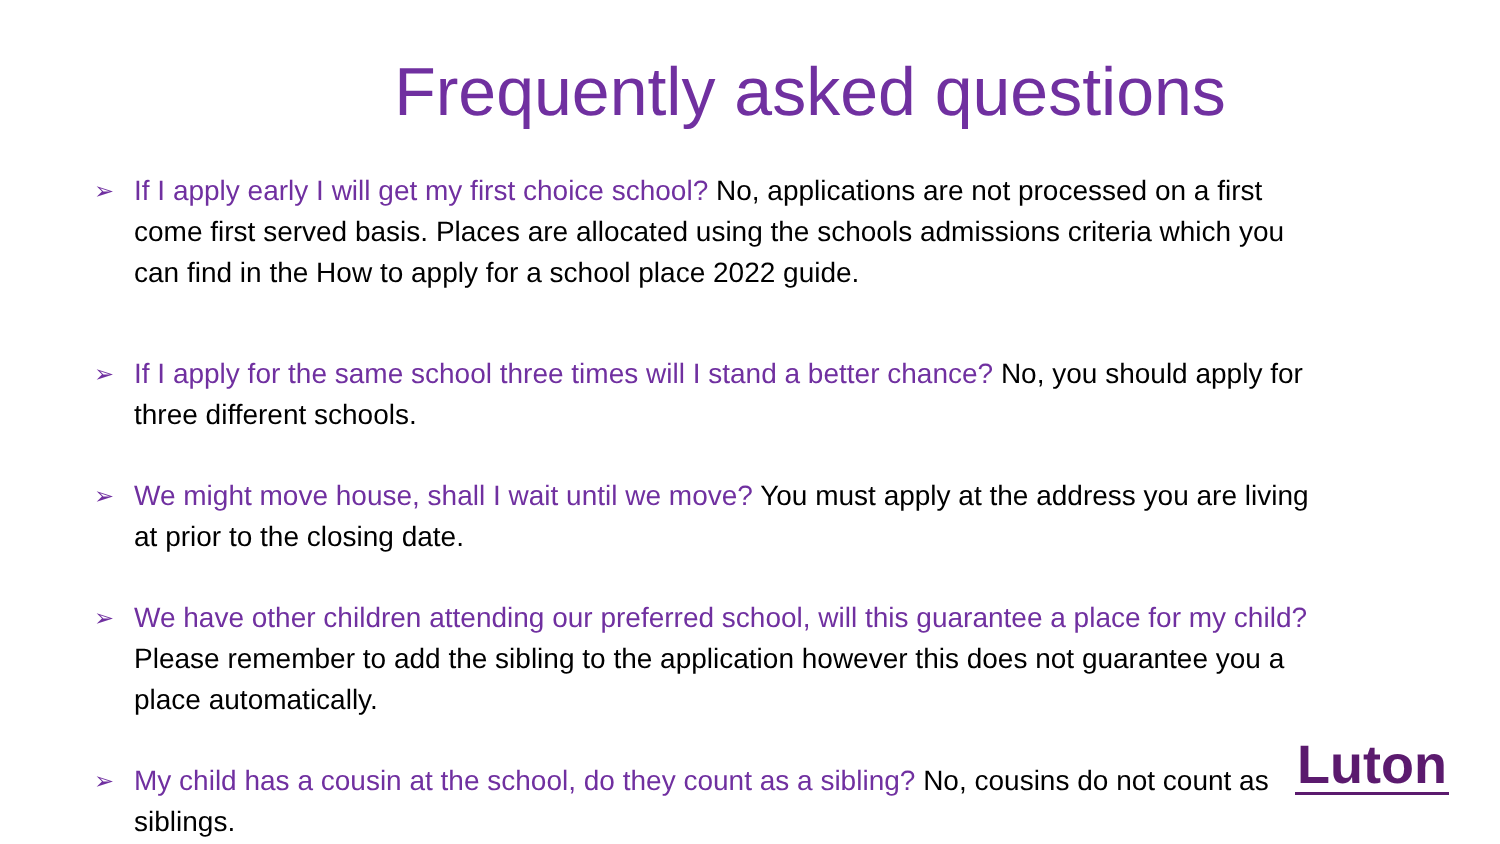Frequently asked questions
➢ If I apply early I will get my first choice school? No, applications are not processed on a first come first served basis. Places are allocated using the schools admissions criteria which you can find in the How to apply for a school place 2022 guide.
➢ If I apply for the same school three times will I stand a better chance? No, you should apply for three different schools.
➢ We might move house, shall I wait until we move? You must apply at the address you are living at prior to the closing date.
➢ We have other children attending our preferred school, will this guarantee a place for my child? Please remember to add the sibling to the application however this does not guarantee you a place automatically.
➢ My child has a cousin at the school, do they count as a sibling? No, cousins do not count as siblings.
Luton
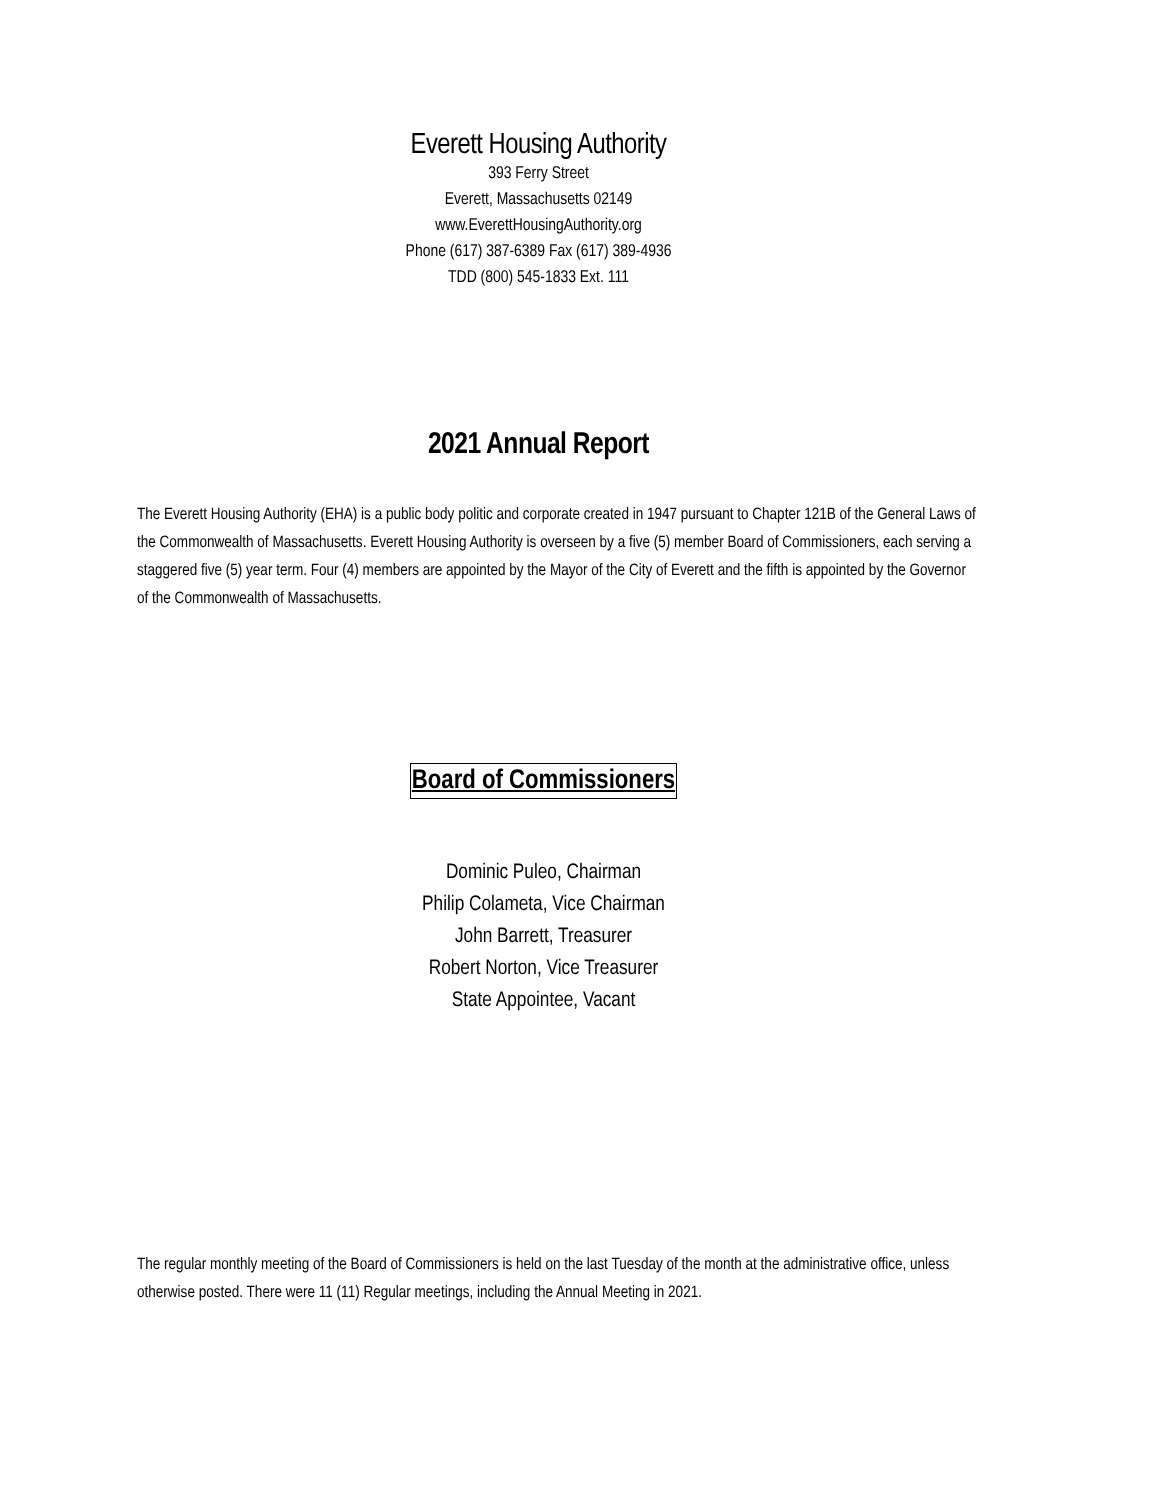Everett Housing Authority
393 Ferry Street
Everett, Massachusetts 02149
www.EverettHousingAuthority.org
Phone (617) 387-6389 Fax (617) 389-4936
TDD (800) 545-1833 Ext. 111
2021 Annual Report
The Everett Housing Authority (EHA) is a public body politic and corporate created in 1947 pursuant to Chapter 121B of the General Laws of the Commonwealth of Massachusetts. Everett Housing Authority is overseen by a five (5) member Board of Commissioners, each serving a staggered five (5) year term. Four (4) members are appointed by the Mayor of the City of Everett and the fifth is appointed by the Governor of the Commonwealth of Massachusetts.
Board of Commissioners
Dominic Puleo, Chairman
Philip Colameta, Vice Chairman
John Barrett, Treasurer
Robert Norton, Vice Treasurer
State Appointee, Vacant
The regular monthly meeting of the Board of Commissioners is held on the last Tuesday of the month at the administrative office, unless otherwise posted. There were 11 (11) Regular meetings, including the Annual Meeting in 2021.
§ §
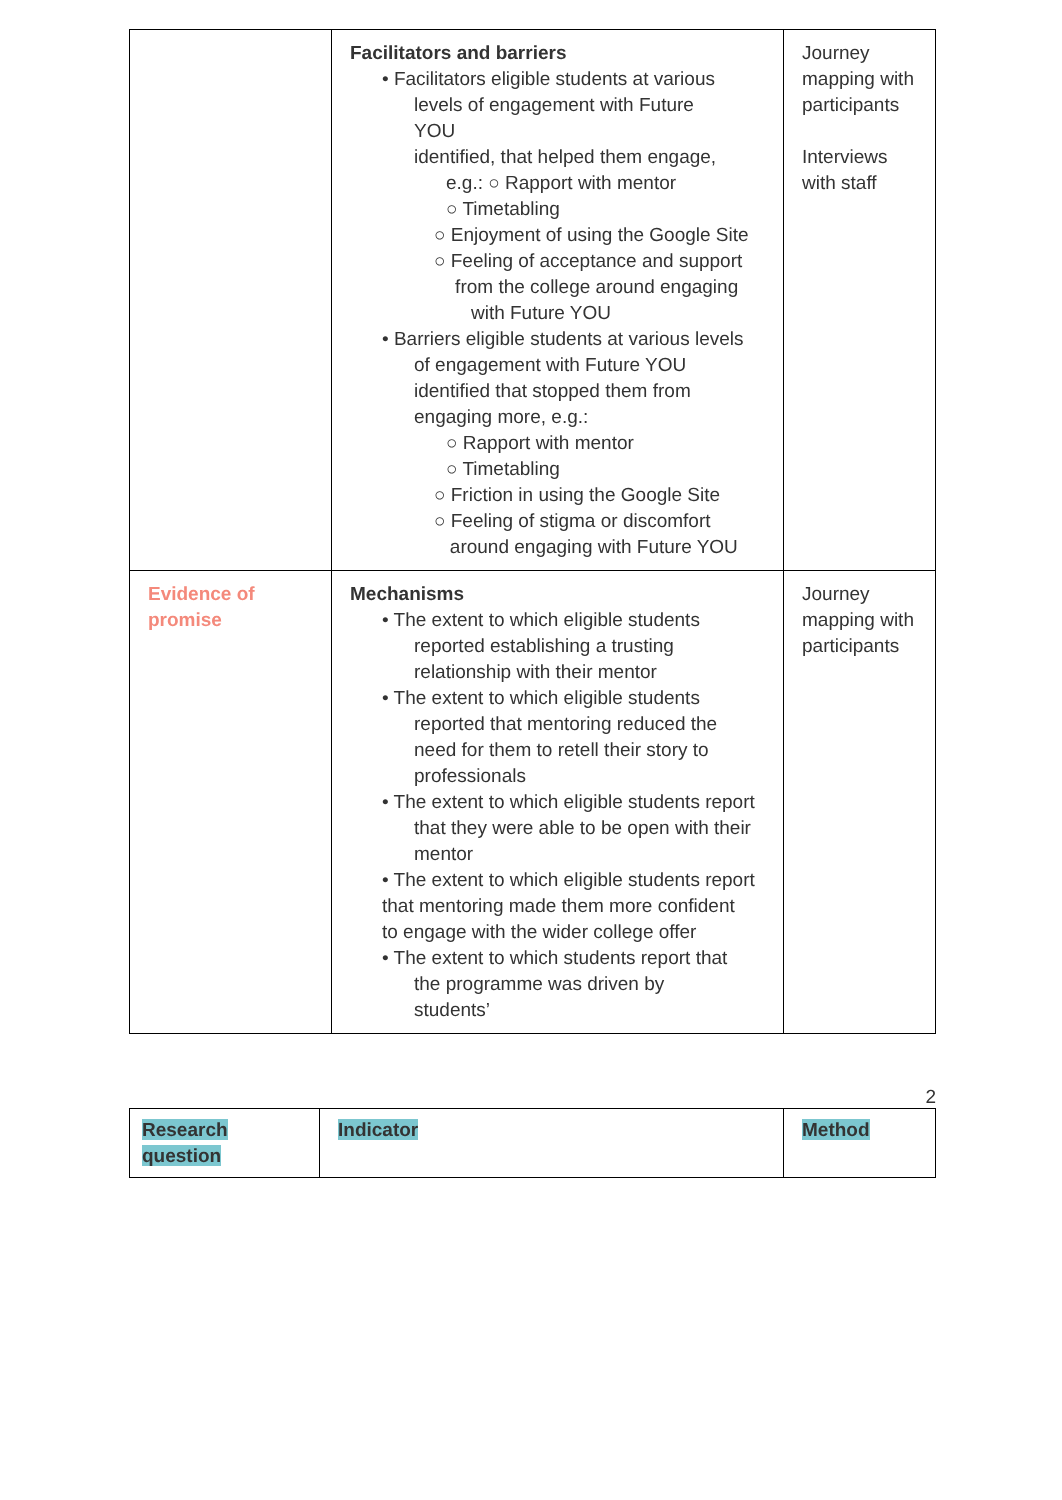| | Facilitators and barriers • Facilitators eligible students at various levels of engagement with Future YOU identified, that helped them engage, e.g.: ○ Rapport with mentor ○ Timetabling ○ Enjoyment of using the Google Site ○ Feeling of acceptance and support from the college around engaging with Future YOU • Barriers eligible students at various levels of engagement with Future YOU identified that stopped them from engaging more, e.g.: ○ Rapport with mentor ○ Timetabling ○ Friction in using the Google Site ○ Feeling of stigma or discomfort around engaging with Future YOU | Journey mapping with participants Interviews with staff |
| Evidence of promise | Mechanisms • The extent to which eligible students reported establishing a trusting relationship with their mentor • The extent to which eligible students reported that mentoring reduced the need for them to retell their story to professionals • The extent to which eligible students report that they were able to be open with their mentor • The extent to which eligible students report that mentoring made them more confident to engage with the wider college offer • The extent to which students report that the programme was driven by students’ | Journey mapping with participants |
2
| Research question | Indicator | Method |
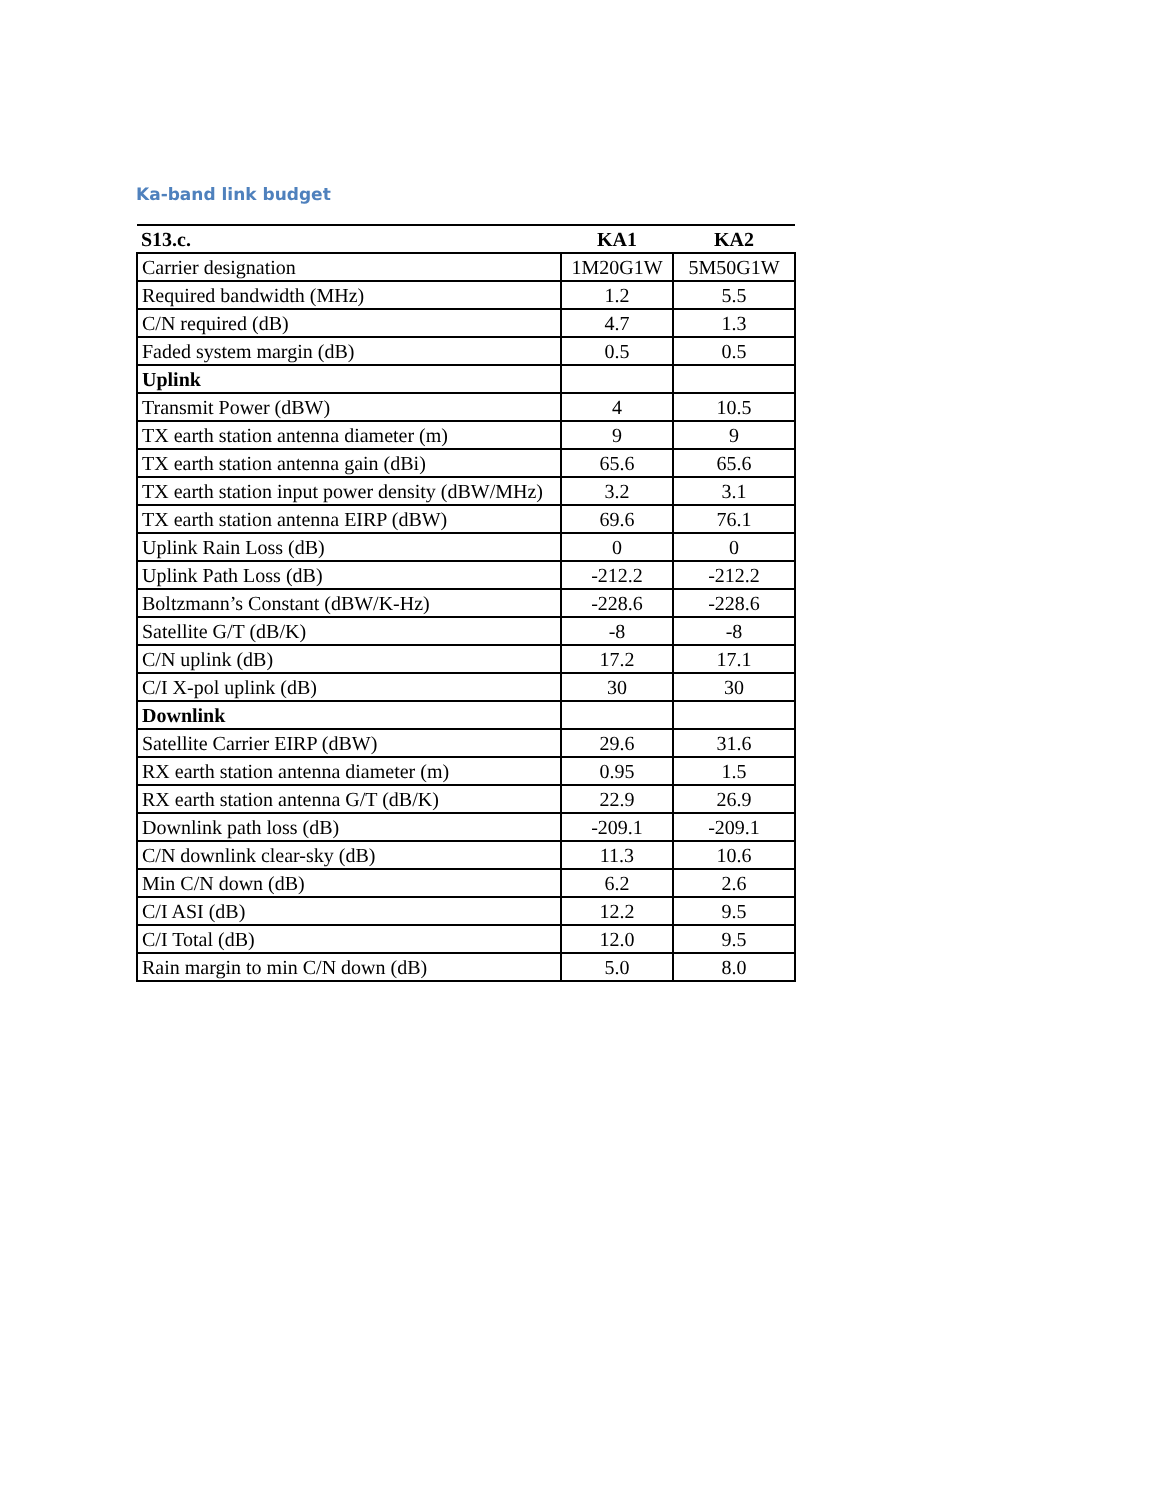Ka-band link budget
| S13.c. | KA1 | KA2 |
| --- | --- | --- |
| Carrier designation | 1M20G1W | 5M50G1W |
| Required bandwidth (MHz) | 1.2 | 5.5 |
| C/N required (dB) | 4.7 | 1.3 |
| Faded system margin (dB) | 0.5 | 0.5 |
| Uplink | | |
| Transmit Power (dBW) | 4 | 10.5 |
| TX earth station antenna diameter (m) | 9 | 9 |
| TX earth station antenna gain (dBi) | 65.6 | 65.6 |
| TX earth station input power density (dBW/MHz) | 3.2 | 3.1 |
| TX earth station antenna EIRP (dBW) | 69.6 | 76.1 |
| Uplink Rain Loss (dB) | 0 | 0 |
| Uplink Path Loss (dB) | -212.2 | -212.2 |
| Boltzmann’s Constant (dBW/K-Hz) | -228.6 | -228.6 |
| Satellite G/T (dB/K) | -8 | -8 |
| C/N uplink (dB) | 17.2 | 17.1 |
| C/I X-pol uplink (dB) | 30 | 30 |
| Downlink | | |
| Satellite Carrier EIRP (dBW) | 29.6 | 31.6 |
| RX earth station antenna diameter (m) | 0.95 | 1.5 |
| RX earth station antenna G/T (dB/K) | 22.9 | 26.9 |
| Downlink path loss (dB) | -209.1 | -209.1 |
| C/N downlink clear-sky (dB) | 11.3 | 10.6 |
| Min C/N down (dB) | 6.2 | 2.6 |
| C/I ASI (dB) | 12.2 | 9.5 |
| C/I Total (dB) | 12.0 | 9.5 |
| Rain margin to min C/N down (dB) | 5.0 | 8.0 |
§ §
Description of the task:
Of the lines above, output exactly those from the line bearing "Robert Norton, Vice Treasurer" through the line bearing "The regular monthly", inclusive.

The answer:
Robert Norton, Vice Treasurer
State Appointee, Vacant
The regular monthly meeting of the Board of Commissioners is held on the last Tuesday of the month at the administrative office, unless otherwise posted. There were 11 (11) Regular meetings, including the Annual Meeting in 2021.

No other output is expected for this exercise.